Science & Environment

EU Commission launches legal action over UK air quality

Exhaust
Nitrogen dioxide is a by-product of diesel engines

The European Commission has launched legal proceedings against the UK for failing to deal with air pollution.

The EU says that levels of nitrogen dioxide, mainly from diesel engines, are "excessive" in many British cities.

The Commission says that this gas can lead to major respiratory illnesses and premature deaths.

Britain was supposed to meet EU limits by 2010, but the government admits that London won't achieve this standard until 2025.

The UK's problem with dirty air stems from the EU's air pollution directive, which came into force in 2008.

It set limits on the the levels of air-borne contaminants, including particulate matter and nitrogen oxides, gases that are produced from the burning of fossil fuels.

They are an important element of ground-level ozone, which can damage human health as well as plants and animals.

Nitrogen dioxide (NO2), which in the main is produced by diesel cars and trucks, can inflame the lining of the lungs and lead to respiratory disease.

It is of particular concern to people living near roadways in big cities and those suffering with asthma.

Excess gas

Controlling the amount of this gas in air has proved particularly difficult for the UK.

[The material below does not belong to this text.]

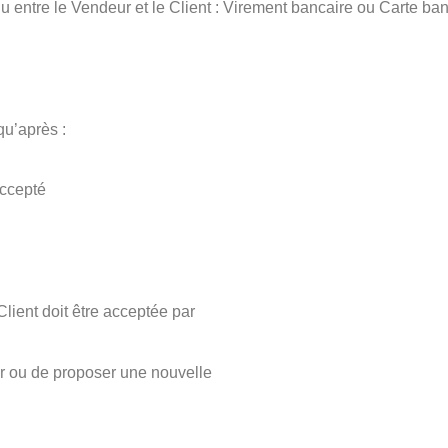
entre le Vendeur et le Client : Virement bancaire ou Carte ban
u’après :
accepté
ient doit être acceptée par
er ou de proposer une nouvelle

For the purposes of air pollution, the UK is divided into 43 zones.

In 2010, when the EU restrictions were meant to come into effect, the levels of nitrogen dioxide were exceeding the limits in 40 of these 43 areas.

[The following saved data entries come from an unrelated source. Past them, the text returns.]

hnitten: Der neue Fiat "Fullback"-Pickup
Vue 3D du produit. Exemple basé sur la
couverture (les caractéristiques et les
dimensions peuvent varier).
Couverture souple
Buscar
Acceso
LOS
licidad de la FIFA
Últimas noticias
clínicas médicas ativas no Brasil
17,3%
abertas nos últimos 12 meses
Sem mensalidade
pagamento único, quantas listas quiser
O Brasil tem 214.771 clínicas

Member states were able get an extra five years' grace if they put in place plans to cut levels of NO2. The UK admitted that the limits relating to 16 zones, including London, could not be met by the revised deadline of 2015.

For many of these areas, including Greater Manchester, the West Midlands, Merseyside and Glasgow, the government believes the levels can be reached by 2020.

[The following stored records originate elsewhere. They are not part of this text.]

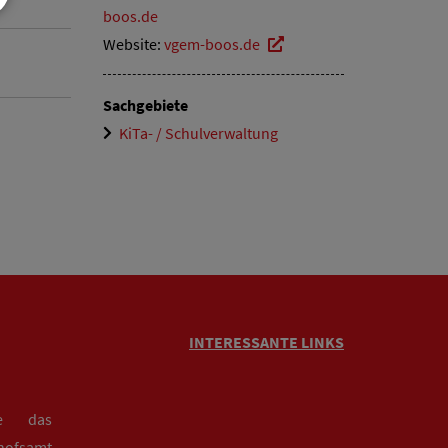
boos.de
Website:
vgem-boos.de
Sachgebiete
KiTa- / Schulverwaltung
INTERESSANTE LINKS
ie das
hofsamt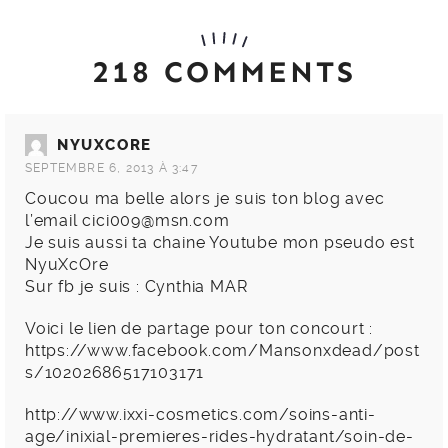
218 COMMENTS
NYUXCORE
SEPTEMBRE 6, 2013 À 3:47
Coucou ma belle alors je suis ton blog avec
l’email
cici009@msn.com
Je suis aussi ta chaine Youtube mon pseudo est
NyuXcOre
Sur fb je suis : Cynthia MAR
Voici le lien de partage pour ton concourt :
https://www.facebook.com/Mansonxdead/post
s/10202686517103171
http://www.ixxi-cosmetics.com/soins-anti-
age/inixial-premieres-rides-hydratant/soin-de-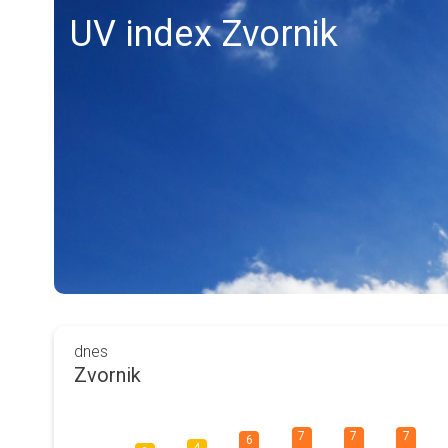
UV index Zvornik
dnes
Zvornik
7
7
7
6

In London though, they admit it is likely to be 2025.

For the EU, this is far too long. They've decided to launch the first case against a member state for breaching the limits on NO2.

Several other EU members, including France, Sweden, Denmark and Greece have also exceeded the levels, but the EU denied that the UK was being picked on.

Sat image
Europe's nitrogen dioxide emissions in 2008 as seen from an ozone measuring instrument on a satellite

"Our priority is to protect public health and the environment," said European Commission spokesman Joe Hennon.

"We think that's what the people of the UK would want as well."

What might have tipped the EU's hand was a ruling by the UK Supreme Court last year.

In a case brought by environmental campaigners ClientEarth, the judges agreed that the government was in breach of an obligation to reduce air pollution.

In the judgement, Justice Lord Carnworth wrote that "the way is now open to immediate enforcement at national or European level."

The campaign group believes that, in addition to the Supreme Court verdict, the scale and the duration of the UK's breaches made the EU action inevitable.

"The UK has some of the worst NO2 levels in Europe, they're a national disgrace," said Alan Andrews, a lawyer with ClientEarth.

"London has a particular problem, in some streets it is three or four times above the legal limits."

The legal process could ultimately end in the European Court of Justice where the UK would face huge fines if found in breach of the directive.

If the government is to cut levels it will need to take drastic actions, say campaigners. Around half of new car sales are diesel powered, they say. There will need to be strict low emissions zones in cities.

"Germany implemented low emissions zones very early," said Alan Andrews.

"They have 60, we just have the one in London and ours doesn't include cars - it's a low standard."

Another option is cutting speed limits.

"The evidence from Germany suggests they can reduce NO2 by 10-15% on heavily polluted roads, but the scale here in the UK is so big they need to be looking at everything possible to tackle the problem," said Mr Andrews.

The UK has two months to respond to the European Commission.

The Department for Environment, Food and Rural Affairs (Defra) said that Britain wasn't alone in breaching the NO2 limits, pointing out that in 2012, 21 member states reported their emissions did not comply with the annual mean target.

"Air quality has improved significantly in recent decades. Just like for other member states, meeting the NO2 limit values alongside busy roads has been a challenge," said a spokesman.

"That is why we are investing heavily in transport measures to improve air quality around busy roads and we are working with the commission to ensure this happens as soon as possible."

A spokeswoman for London Mayor Boris Johnson said: "Since the mayor was elected, the number of people living in areas exceeding nitrogen dioxide limits has halved but he fully recognises the need to take further action.

"This includes the introduction of the world's first ultra-low emission zone in central London from 2020, tougher requirements for taxis from 2018 and a £20m fund to tackle local problem areas."